● Study questions:
A – Copy everything in the blog post about comparing your writing to others, from "Comparing will always" down to "do. Good luck!".
B – Summarize the blog post about comparing your writing to others in two sentences.

Saturday, October 16, 2010



Compare... do you ever compare a good book to your own, and it makes you feel hopeless, like everything you have done pales in comparison, like you should try and make it grander, bigger, better just to make your book fit in.

I try and not do this, but like most authors I find it nearly impossible.

Every time a character sticks with me after reading a particular book, I find myself wishing readers of my book will look at my chars this way.

Learning to be ME is becoming the biggest obstacle of all during the process of becoming a writer.

Trying to write with my own voice while growing from others authors who inspire me-and yet not letting those voices control mine is a strange place to be.

What do you think?

Thx for any comment you might


  1. I don't know. As far back as I can remember, I've always had a particular and distinctive style, a voice of my own. It's grown, become more polished (I like to think) over time, but it isn't like anyone I know.

    I do read authors who do a particular thing or character aspect particularly well and realize, as I'm reading, that I'll never do that particular thing as well. It can be disheartening. I also do learn things, aspects, attitudes, character interactions, that inspire me and influence how I do my work.

    But when I'm done writing, it's still mine, distinctly different from whatever gave me my inspiration because now it's been twisted into the way I think. And that, in my opinion, is unique.

  2. Jeff, my inner critical voice must be traveling over to you when it's not telling me I'm not good enough.

    Either that, or you have one of your own...

    That critical voice CAN be helpful. it CAN improve your writing. But it can also be debilitating. When you're reading another author's work, and you love something about the work, ask yourself WHY you like that other something. What is it that draws you in? Then look at your own writing. Chances are, that sort of something is already lurking in the pages, only you didn't notice. We tend to write what we love, even when we don't notice that we do.

    That said, it doesn't matter if you ever become the perfect writer. No one will. But with every word you write, every chapter you edit, you become better. And that in itself is enough.

    Keep writing, keep growing, and keep sharing! I cannot tell you how much I look forward to your posts.

  3. I'm no one to be giving advice about writing. I know I like what you write when you post it or links.

  4. Shakespeare said it quite well.

    Also, with practice, your writing will improve. With reading and analyzing what you love to read, your craft will improve. They go hand in hand. Be patient with yourself.

    Have a wonderful week. :)

  5. Jeff--I don't think you should compare your work to someone else's work. If you and another author were given the same topic to write on and a cast of characters you would end up with two very different stories...What makes your story (and his) different or special is your (or his) voice. Sometimes I let myself get down because my critique group has some really talented fantasy writers in it and I don't write fantasy, so I feel like my writing is not as strong as theirs...but then I remember that I write in a different genre than they do and for a different age group...and with a different voice and that's okay.

    Be true to yourself and write what you love and that love will shine through for your readers. :)

  6. Absolutely! It's so hard not to read a book and feel deflated when you realize that they've done it better than you. Or that there's an element in their book that is similar to yours.

    Comparing will always exist. It's what you do with the information you gather. For example, if I read a book I deem better than mine, what do I do? I work harder to make mine better. To write better. To be a storyteller. To create compelling characters.

    That's all you can do. Good luck!

  7. I definitely know what you mean and sadly being in school this is something that I encounter every time I write no matter what I write. It's pretty a tough battle to fight, and definitely an awkward place to be.

Extracted records
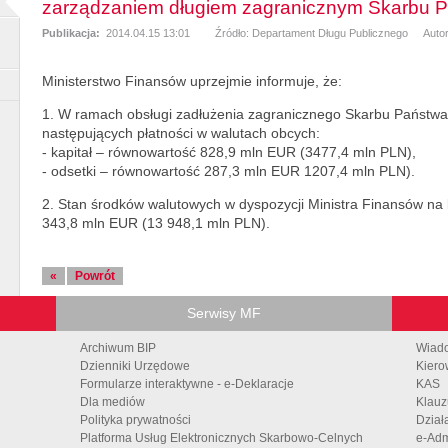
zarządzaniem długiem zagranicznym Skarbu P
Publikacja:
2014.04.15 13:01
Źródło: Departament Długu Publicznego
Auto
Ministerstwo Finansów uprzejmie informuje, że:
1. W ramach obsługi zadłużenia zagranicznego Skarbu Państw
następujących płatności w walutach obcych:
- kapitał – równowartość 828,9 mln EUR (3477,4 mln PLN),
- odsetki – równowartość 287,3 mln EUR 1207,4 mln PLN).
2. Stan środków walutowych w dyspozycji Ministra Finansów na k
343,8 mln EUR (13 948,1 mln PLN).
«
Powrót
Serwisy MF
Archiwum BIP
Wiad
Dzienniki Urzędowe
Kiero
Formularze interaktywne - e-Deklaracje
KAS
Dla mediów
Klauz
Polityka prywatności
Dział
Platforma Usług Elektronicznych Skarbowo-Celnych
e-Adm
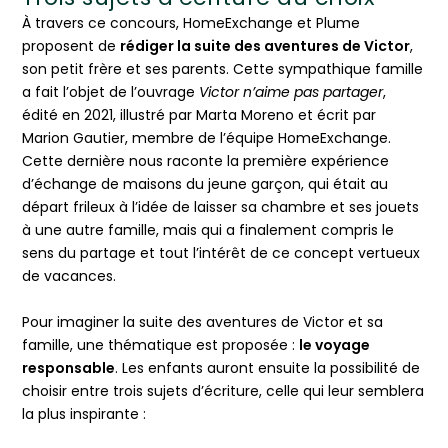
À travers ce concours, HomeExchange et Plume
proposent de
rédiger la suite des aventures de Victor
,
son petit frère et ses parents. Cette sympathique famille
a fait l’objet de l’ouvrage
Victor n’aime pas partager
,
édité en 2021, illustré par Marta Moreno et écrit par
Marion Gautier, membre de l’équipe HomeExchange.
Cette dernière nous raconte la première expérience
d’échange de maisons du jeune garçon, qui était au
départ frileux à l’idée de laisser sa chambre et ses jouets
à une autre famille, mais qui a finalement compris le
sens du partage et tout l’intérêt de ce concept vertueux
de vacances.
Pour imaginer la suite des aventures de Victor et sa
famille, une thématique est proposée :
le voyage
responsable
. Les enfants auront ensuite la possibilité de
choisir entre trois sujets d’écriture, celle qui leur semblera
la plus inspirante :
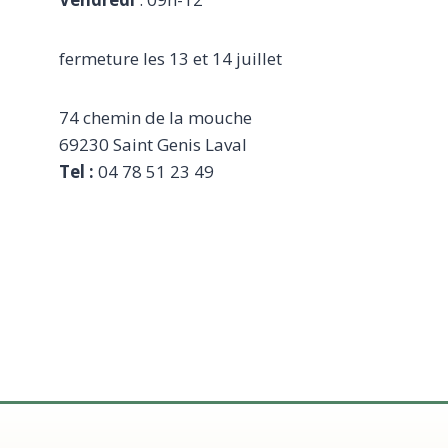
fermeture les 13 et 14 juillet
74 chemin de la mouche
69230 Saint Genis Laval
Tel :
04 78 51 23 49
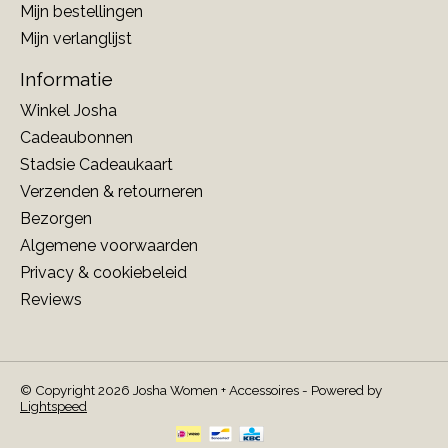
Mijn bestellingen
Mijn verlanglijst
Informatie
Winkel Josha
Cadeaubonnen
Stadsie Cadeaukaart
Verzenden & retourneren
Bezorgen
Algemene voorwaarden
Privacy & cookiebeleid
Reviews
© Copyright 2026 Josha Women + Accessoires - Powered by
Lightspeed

--

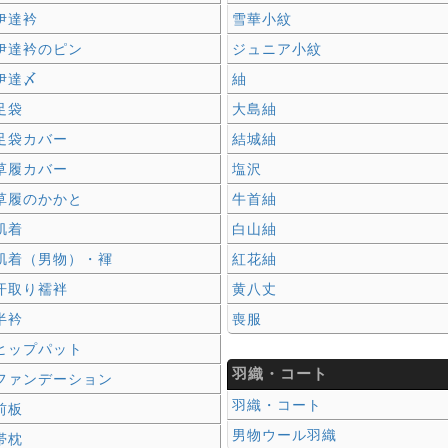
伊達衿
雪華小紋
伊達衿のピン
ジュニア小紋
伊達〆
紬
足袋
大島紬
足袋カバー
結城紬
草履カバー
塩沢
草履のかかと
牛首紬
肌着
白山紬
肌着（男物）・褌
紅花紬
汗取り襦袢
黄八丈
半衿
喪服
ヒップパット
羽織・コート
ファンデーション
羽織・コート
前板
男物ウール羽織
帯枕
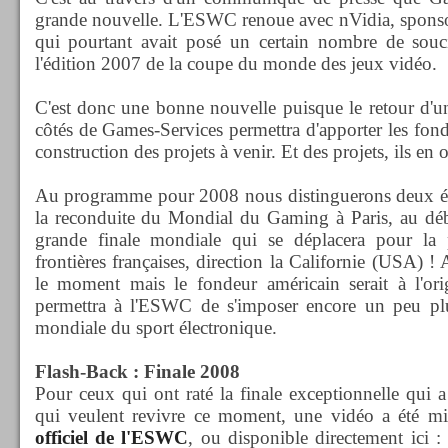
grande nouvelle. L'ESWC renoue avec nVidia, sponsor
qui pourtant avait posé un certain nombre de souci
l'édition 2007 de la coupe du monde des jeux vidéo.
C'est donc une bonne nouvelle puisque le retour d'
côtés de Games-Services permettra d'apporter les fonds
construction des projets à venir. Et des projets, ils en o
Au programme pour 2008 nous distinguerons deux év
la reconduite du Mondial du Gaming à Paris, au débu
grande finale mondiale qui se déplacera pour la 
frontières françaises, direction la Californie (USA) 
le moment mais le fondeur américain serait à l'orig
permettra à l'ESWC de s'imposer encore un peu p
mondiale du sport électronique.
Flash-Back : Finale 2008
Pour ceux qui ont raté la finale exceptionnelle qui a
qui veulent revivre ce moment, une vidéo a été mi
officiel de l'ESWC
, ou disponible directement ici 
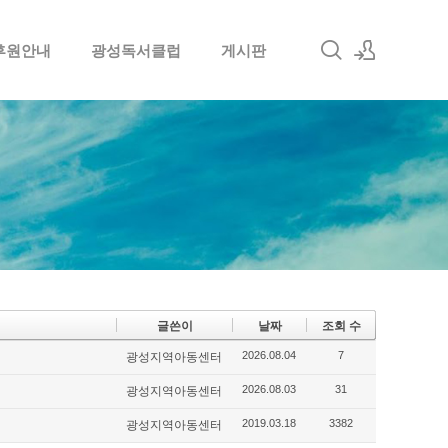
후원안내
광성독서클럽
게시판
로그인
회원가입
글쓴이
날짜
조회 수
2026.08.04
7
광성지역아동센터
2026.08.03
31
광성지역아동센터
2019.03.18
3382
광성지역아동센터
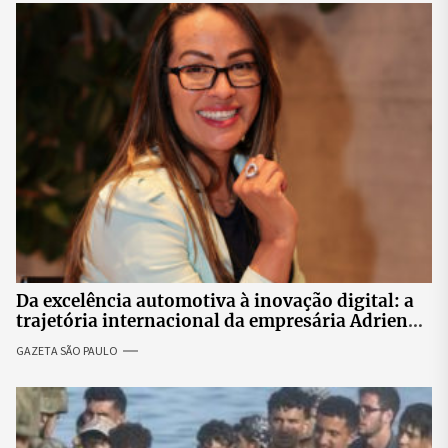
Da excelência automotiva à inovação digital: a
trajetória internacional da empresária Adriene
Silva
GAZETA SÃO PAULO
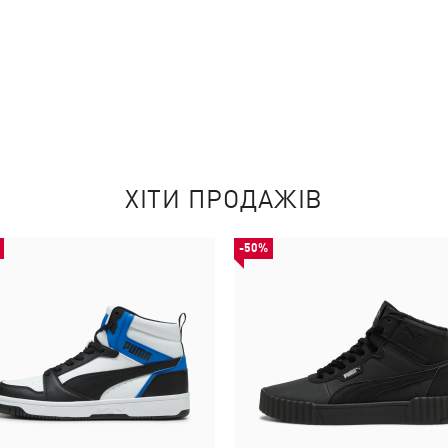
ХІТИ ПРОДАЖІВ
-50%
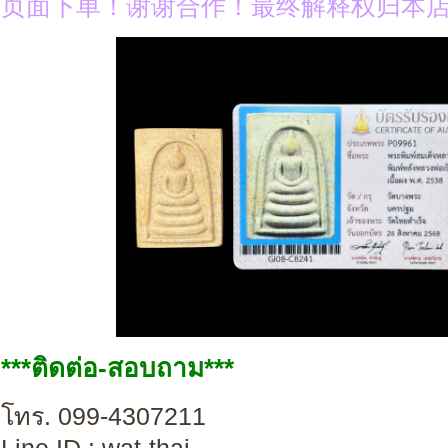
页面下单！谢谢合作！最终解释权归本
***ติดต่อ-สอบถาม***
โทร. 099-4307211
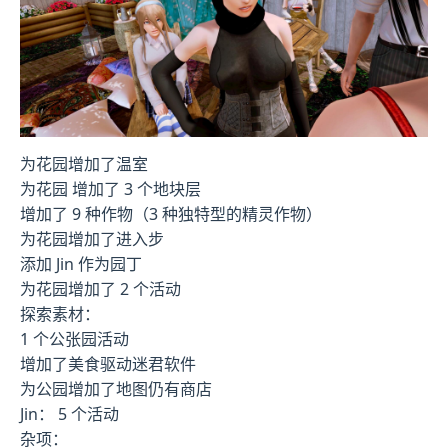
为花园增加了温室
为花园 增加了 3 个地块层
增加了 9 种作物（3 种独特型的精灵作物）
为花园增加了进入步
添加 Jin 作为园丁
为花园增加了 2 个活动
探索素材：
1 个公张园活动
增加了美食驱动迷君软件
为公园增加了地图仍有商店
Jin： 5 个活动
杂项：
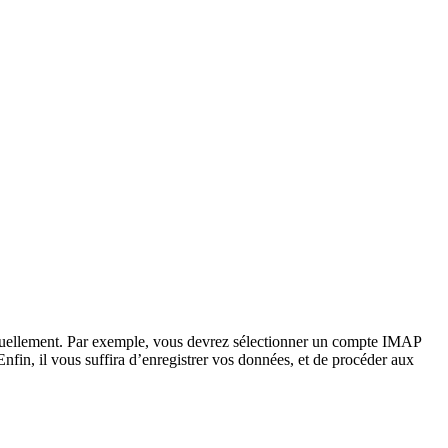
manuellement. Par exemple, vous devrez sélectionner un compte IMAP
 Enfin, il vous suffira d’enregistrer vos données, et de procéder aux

==

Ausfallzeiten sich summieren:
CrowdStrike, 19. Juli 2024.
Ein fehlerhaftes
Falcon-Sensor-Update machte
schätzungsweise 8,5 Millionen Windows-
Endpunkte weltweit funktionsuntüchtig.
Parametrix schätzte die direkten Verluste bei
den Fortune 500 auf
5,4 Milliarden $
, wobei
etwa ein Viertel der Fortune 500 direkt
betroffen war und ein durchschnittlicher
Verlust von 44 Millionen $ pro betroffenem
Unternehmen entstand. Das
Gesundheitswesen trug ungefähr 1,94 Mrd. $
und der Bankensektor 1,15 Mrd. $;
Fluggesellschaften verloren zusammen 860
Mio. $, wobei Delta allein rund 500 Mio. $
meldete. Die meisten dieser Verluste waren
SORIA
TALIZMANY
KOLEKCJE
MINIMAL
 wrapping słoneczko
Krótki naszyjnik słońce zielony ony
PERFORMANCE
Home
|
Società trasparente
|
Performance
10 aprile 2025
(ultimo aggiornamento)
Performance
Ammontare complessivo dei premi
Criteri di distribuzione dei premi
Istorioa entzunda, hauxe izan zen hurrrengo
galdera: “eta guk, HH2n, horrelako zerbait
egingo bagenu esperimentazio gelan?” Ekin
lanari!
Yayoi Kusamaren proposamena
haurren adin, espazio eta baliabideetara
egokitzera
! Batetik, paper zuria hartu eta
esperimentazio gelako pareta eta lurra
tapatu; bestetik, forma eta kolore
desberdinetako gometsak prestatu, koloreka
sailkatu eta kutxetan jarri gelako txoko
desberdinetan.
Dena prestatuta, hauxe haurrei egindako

● Responses per task:
A –
Comparing will always exist. It's what you do with the information you gather. For example, if I read a book I deem better than mine, what do I do? I work harder to make mine better. To write better. To be a storyteller. To create compelling characters.

    That's all you can do. Good luck!

B – The author admits to comparing their own book with good books by others, feeling it falls short, and finding it hard to write in their own voice without letting the authors who inspire them control it. Commenters reply that each writer's voice makes their work distinct, that the inner critical voice can either help or be debilitating, and that practice, reading, and working harder will improve one's writing.